And then there is of course automatisation. It is the easiest to see in the farming sector: 200 years back 3/4 were working on producing food (german numbers), today its about 3/4 of an %!
Other productions have also increased tenfold or more per head.
The computerisation and the robotisation will do this for other parts of workforce too. It should be possible, even with current technology, to make an automated waste collection truck for example.

100 Years back Keynes predicted that the people would only work 15-20 hours per week.
You laugh?
Well, he didnt predict computers and TVs and other expensive items that add a few hours. Or expensive cars that every family member has. He also didnt predict that house sizes would triple in the US in those 100 years. That are his flaws.

But it is perfectly possible to live on the sizes of 100 years back, with modern improvements (like heating), with just 15 hours of work a week.
In the US, once you paid for your house, you can easily live on 20K a year for... no, not one person, but 3 people. And you can easily get a perfect house for ten times this.

IIRC 15 hour work weeks was standard in the Feudal system, interestingly.

huh? maybe 15 hours workday, but not week.
But of course you just cant compare feudal times with today.
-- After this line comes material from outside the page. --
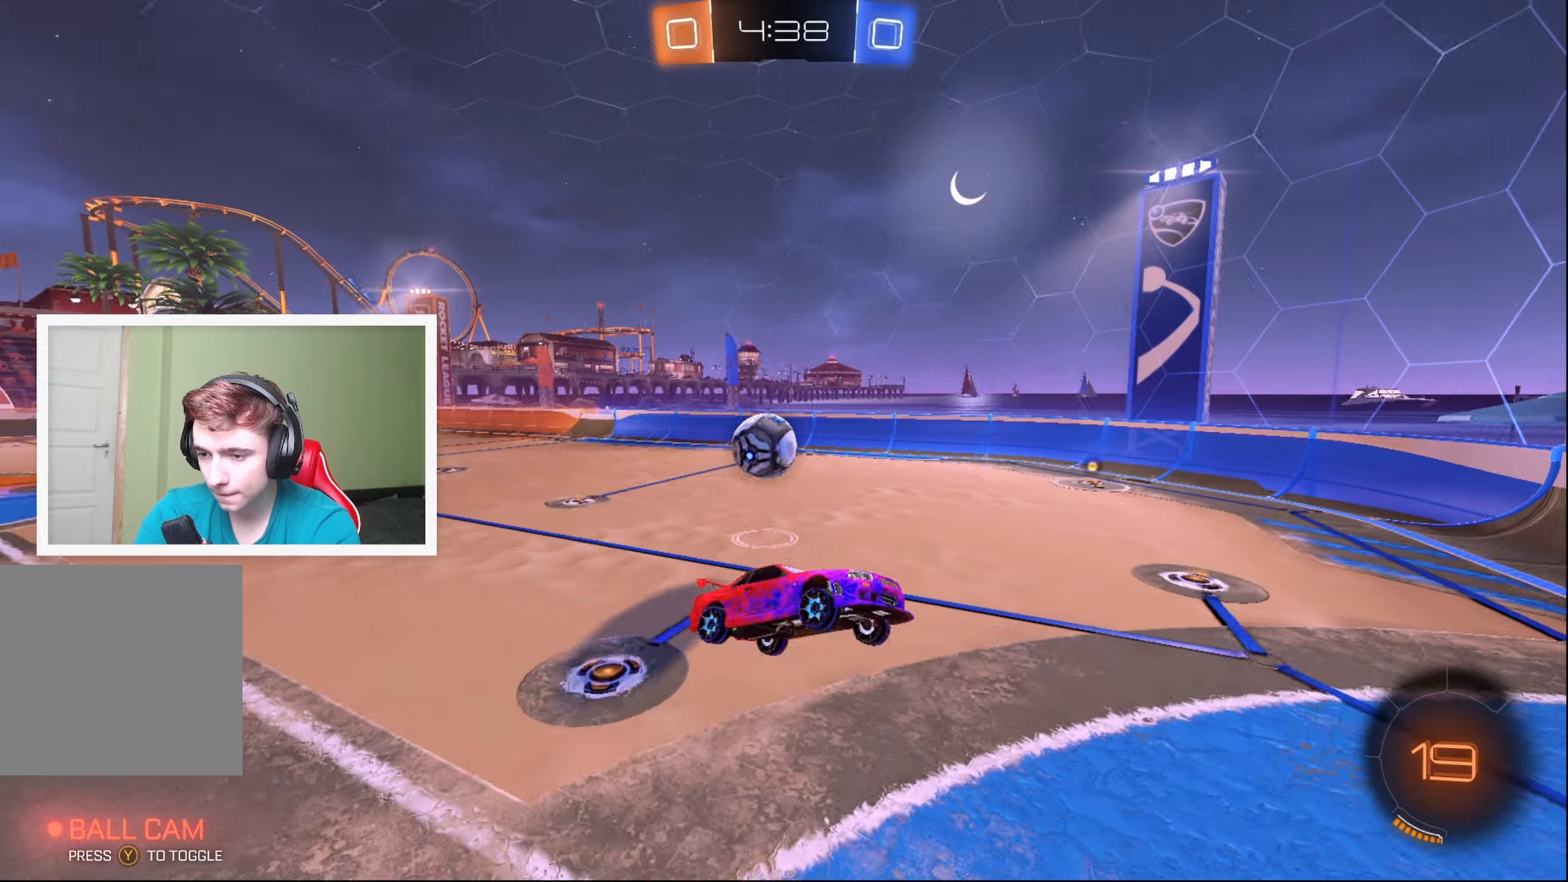
{"dt_ms": 500, "buttons": ["Y", "R2"], "left_stick": "down-left", "events": [[166, "left_stick", "center"], [250, "left_stick", "left"], [416, "Y", "down"], [433, "left_stick", "down-left"]]}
our current situation is a derivative of fuedalism. The workdays were more leisurely. People work ore because industrial revolution brought about some dehumanizing qualities to modern life despite the individualist values of the enlightenment becoming recognized. We live in an increasingly dehumanizing culture despite rights. We live to work, which is non-humanistic way of life. There's no reason for it to be this way aside from it's the shitstorm that's evolved. By values comparison, the work life of modern time is like the torture of medieval times

In fact, economist Juliet Shor found that during periods of particularly high wages, such as 14th-century England, peasants might put in no more than 150 days a year.

http://blogs.reuters.com/great-debate/2013/08/29/why-a-medieval-peasant-got-more-vacation-time-than-you/

I think most people forgot that already half of us live on an Basic Income. Children from their parents, jobless from social security, old people from whatever source is giving them money.
Think about it. The only step is to increase it to the other half and then to make it unconditional.

Exactly! Remove the politics from it.

If I understand what you say, civil liability is more than clear, I have no job today, more than what I generate on the internet, but in my house there is no lack of food. This point is clear.
Sorry to mix things up, when I blame the policy I mean that the producer who works the land does not have credit help and price tracking, to improve his field and maintain the peonada, there is no incentive to till the land. Today the field producer receives $ 1.50 Argentine pesos for each kilo produced of tomatoes and the price of sales to the public are $ 30 or $ 35 pesos, I understand, freight costs, base and all hidden expenses, these things are the That the producer discourages, they kill themselves working and others make America, it happens with the animals, the cereals, the flour.with all the red, not to speak with a bad harvest or the storm of the nature, the great loss for the producer .
To reestablish the work of the field, there is no incentive for campesinos to return to the countryside, to earn more money by doing tourism in the countryside or by renting for sport hunting, where I hold my government responsible for state politics, land is the basis of A country, it is of public knowledge that my country is wrong. It is not only the field is clear, there is corruption, the outgoing government possesses half in its power parents with their cronies.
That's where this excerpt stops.